Collecting a few fragments of the wrecked machine, to serve as tools, he fell to work again upon Agnes' remaining chain. Already he had cut a deep groove in it. Two hours later, it was broken.

Carrying the metal urn of brownish liquid, they crept out through the hole in the fence, which had been torn by the flying fragment of a broken casting of green metal. They left the wreck of the machine which a strange race had worshiped as a bloody god and hurried furtively into the desert of red sand.

Making a wide circuit about the fantastic city of green metal, which Larry had seen from the air, they struck out eastward across the desolate ocherous waste. The food in the urn, eaten sparingly, lasted until the end of the eighth day.

On the morning of the ninth, they came in view of the green line of the ancient canal. It was hours later that they staggered weakly over its wall of crumbling masonry, clambered down into the muddy, weed-grown channel, and drank thirstily of green, tepid water.

Larry found his old trail, beyond the canal. They followed it back. In the middle of the afternoon they stumbled up to the thicket of spiky desert growth, in which Larry had hidden the plane.

The machine was undamaged.

Before sunset, Larry had removed the stake ropes, slipped the canvas cover from the motor, turned the plane around, inspected it, and examined the strip of smooth, hard red sand upon which he had landed.

Agnes pointed out the dim band of crimson across the sky, from north to south, slowly rising toward the zenith.

"That's the red ray," she said. "We fly into it."

"And a happy moment when we do," Larry rejoined.

He roused the motor to life.

As the bar of crimson light neared the zenith, the plane rolled forward across the sand and took off.
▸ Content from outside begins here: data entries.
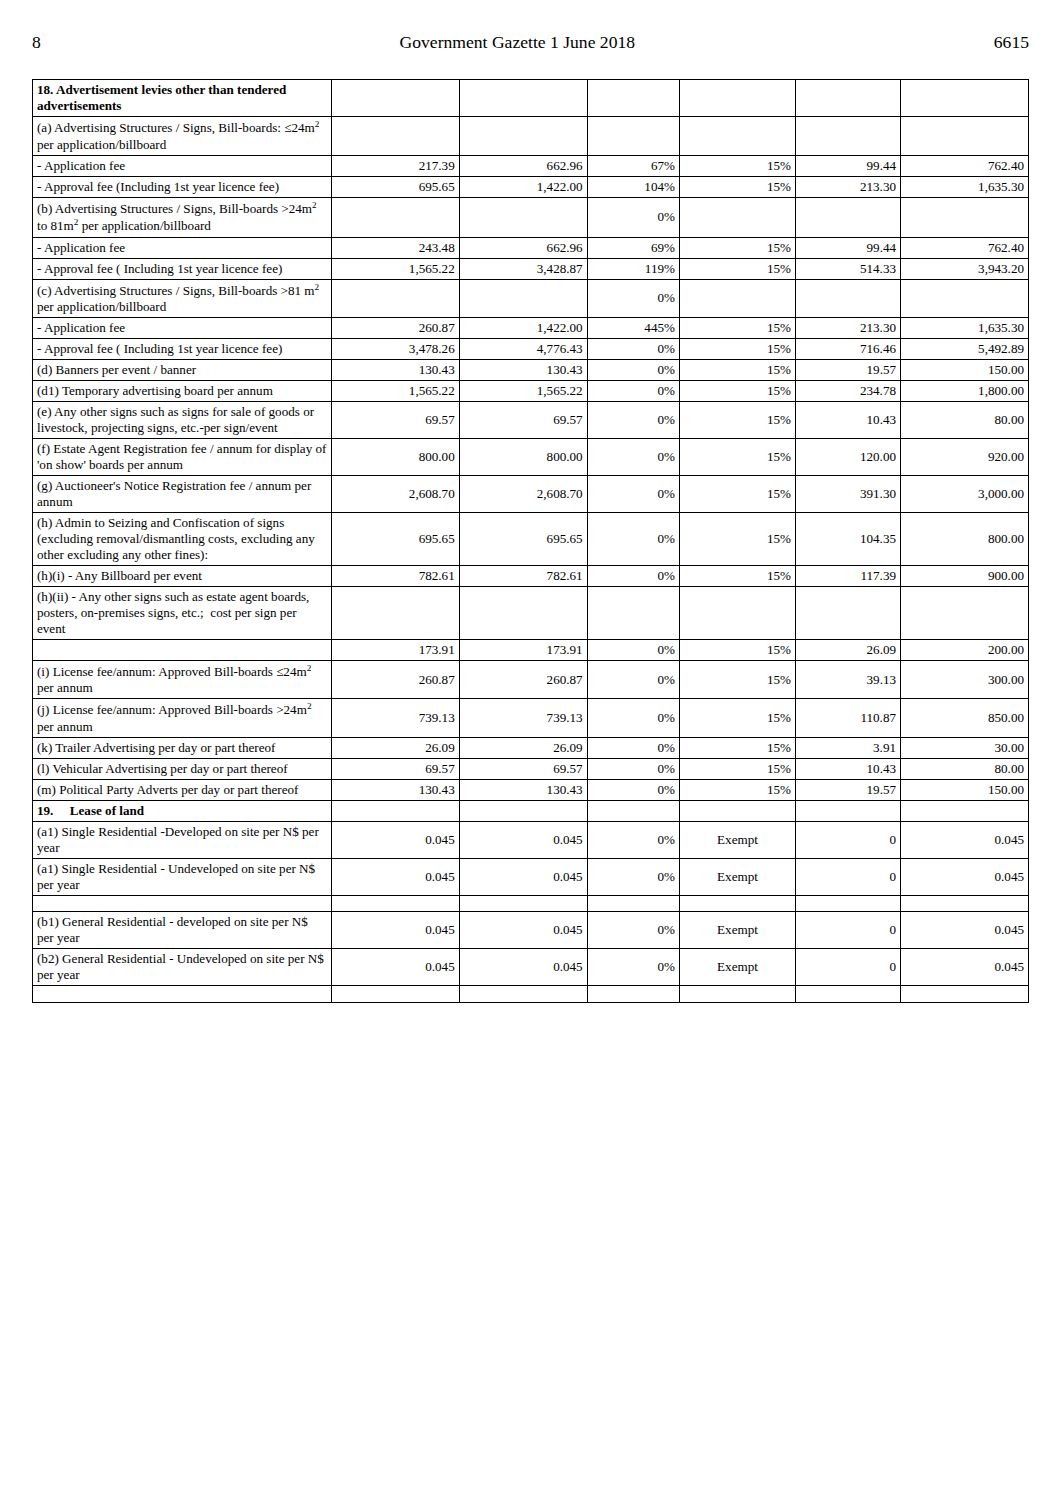8 Government Gazette 1 June 2018 6615
| 18. Advertisement levies other than tendered advertisements | | | | | | |
| (a) Advertising Structures / Signs, Bill-boards: ≤24m 2 per application/billboard | | | | | | |
| - Application fee | 217.39 | 662.96 | 67% | 15% | 99.44 | 762.40 |
| - Approval fee (Including 1st year licence fee) | 695.65 | 1,422.00 | 104% | 15% | 213.30 | 1,635.30 |
| (b) Advertising Structures / Signs, Bill-boards >24m 2 to 81m 2 per application/billboard | | | 0% | | | |
| - Application fee | 243.48 | 662.96 | 69% | 15% | 99.44 | 762.40 |
| - Approval fee ( Including 1st year licence fee) | 1,565.22 | 3,428.87 | 119% | 15% | 514.33 | 3,943.20 |
| (c) Advertising Structures / Signs, Bill-boards >81 m 2 per application/billboard | | | 0% | | | |
| - Application fee | 260.87 | 1,422.00 | 445% | 15% | 213.30 | 1,635.30 |
| - Approval fee ( Including 1st year licence fee) | 3,478.26 | 4,776.43 | 0% | 15% | 716.46 | 5,492.89 |
| (d) Banners per event / banner | 130.43 | 130.43 | 0% | 15% | 19.57 | 150.00 |
| (d1) Temporary advertising board per annum | 1,565.22 | 1,565.22 | 0% | 15% | 234.78 | 1,800.00 |
| (e) Any other signs such as signs for sale of goods or livestock, projecting signs, etc.-per sign/event | 69.57 | 69.57 | 0% | 15% | 10.43 | 80.00 |
| (f) Estate Agent Registration fee / annum for display of 'on show' boards per annum | 800.00 | 800.00 | 0% | 15% | 120.00 | 920.00 |
| (g) Auctioneer's Notice Registration fee / annum per annum | 2,608.70 | 2,608.70 | 0% | 15% | 391.30 | 3,000.00 |
| (h) Admin to Seizing and Confiscation of signs (excluding removal/dismantling costs, excluding any other excluding any other fines): | 695.65 | 695.65 | 0% | 15% | 104.35 | 800.00 |
| (h)(i) - Any Billboard per event | 782.61 | 782.61 | 0% | 15% | 117.39 | 900.00 |
| (h)(ii) - Any other signs such as estate agent boards, posters, on-premises signs, etc.; cost per sign per event | | | | | | |
| | 173.91 | 173.91 | 0% | 15% | 26.09 | 200.00 |
| (i) License fee/annum: Approved Bill-boards ≤24m 2 per annum | 260.87 | 260.87 | 0% | 15% | 39.13 | 300.00 |
| (j) License fee/annum: Approved Bill-boards >24m 2 per annum | 739.13 | 739.13 | 0% | 15% | 110.87 | 850.00 |
| (k) Trailer Advertising per day or part thereof | 26.09 | 26.09 | 0% | 15% | 3.91 | 30.00 |
| (l) Vehicular Advertising per day or part thereof | 69.57 | 69.57 | 0% | 15% | 10.43 | 80.00 |
| (m) Political Party Adverts per day or part thereof | 130.43 | 130.43 | 0% | 15% | 19.57 | 150.00 |
| 19. Lease of land | | | | | | |
| (a1) Single Residential -Developed on site per N$ per year | 0.045 | 0.045 | 0% | Exempt | 0 | 0.045 |
| (a1) Single Residential - Undeveloped on site per N$ per year | 0.045 | 0.045 | 0% | Exempt | 0 | 0.045 |
| (b1) General Residential - developed on site per N$ per year | 0.045 | 0.045 | 0% | Exempt | 0 | 0.045 |
| (b2) General Residential - Undeveloped on site per N$ per year | 0.045 | 0.045 | 0% | Exempt | 0 | 0.045 |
Climbing steeply, Larry anxiously watched the approach of the red band. The gravitation of the Pygmy Planet seemed to diminish as he gained altitude, until presently he could fly vertically from it, without circling at all. He set the bow toward the scarlet bar across the sky before him.

And suddenly he was flying through ruby flame.
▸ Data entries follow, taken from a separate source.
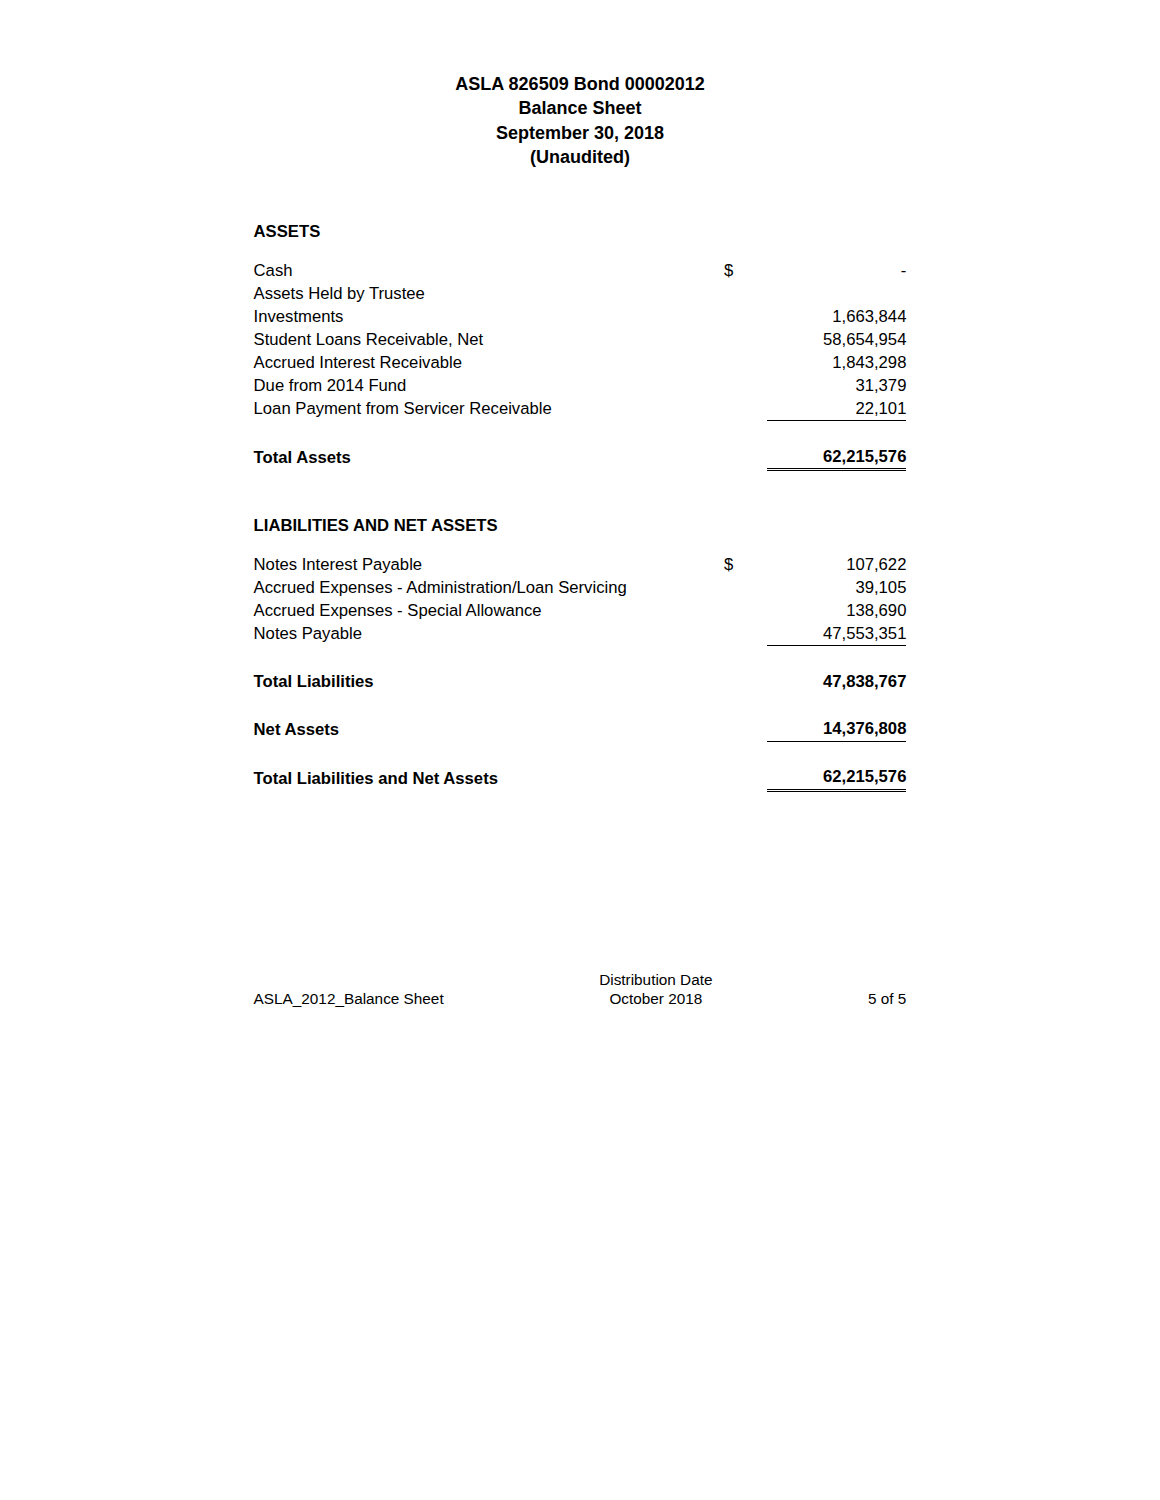ASLA 826509 Bond 00002012
Balance Sheet
September 30, 2018
(Unaudited)
ASSETS
| Cash | $ | - |
| Assets Held by Trustee | | |
| Investments | | 1,663,844 |
| Student Loans Receivable, Net | | 58,654,954 |
| Accrued Interest Receivable | | 1,843,298 |
| Due from 2014 Fund | | 31,379 |
| Loan Payment from Servicer Receivable | | 22,101 |
| Total Assets | | 62,215,576 |
| LIABILITIES AND NET ASSETS |
| Notes Interest Payable | $ | 107,622 |
| Accrued Expenses - Administration/Loan Servicing | | 39,105 |
| Accrued Expenses - Special Allowance | | 138,690 |
| Notes Payable | | 47,553,351 |
| Total Liabilities | | 47,838,767 |
| Net Assets | | 14,376,808 |
| Total Liabilities and Net Assets | | 62,215,576 |
ASLA_2012_Balance Sheet
Distribution Date
October 2018
5 of 5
His eyes went to the little scale at the corner of the instrument board. He saw the little ebon needle waver, leave the mark designated "Pygmy Planet Normal" and start toward "Earth Normal."

For what seemed a long time, he was wheeling down the crimson ray. A few times he looked back at Agnes, in the rear seat. She had gone to sleep.

Then a vast, circular field was below--the crystal platform.

Larry landed the plane upon it, taxied to the center and stopped there, with the motor idling. The laboratory, taking shape in the blue abyss about him, seemed to contract swiftly.

Presently the plane covered most of the crystal disk. He taxied quickly off, stopped on the floor nearby, and cut the ignition. Agnes woke. Together they clambered from the plane's cabin and walked back into the crimson ray.

Once more the vast spaces of the room seemed to shrink, until it looked familiar once more. The Pygmy Planet, and the huge machine looming ever them, dwindled to natural size.

Agnes, watching a scale on the frame of the mechanism, which Larry had not noticed, leaped suddenly from the red ray, drawing him with her.

"We don't want to be giants!" she laughed.

Larry drew a deep breath, and looked about him. Once more he was in his own world, and surveying it in his normal size. He became aware of Agnes standing close against him. He suddenly took her in his arms and kissed her.

"Wait a minute," she objected, slipping quickly from his arms. "What are we going to do about the Pygmy Planet? Those monsters might come again, even if you did wreck their god. And Dr. Whiting, poor fellow--But we mustn't let those monsters come back!"

Larry doubled up a brown fist and drove it with all his strength against the little globe that spun so steadily between the twin, upright cylinders of crimson and of violet flame. His hand went deep into it. And it swung from its position, hung unsteadily a moment, and then crashed to the laboratory floor. It was crushed like a ball of soft brown mud. It spattered.

"Now I guess they won't come back," Agnes said. "A pity to spoil all Dr. Whiting's work, though."

Larry was standing motionless, holding up his fist and looking at it oddly. "I smashed a planet! Think of it. I smashed a planet! Just the other--why it was just this evening, at the office, I was wishing for something to happen!"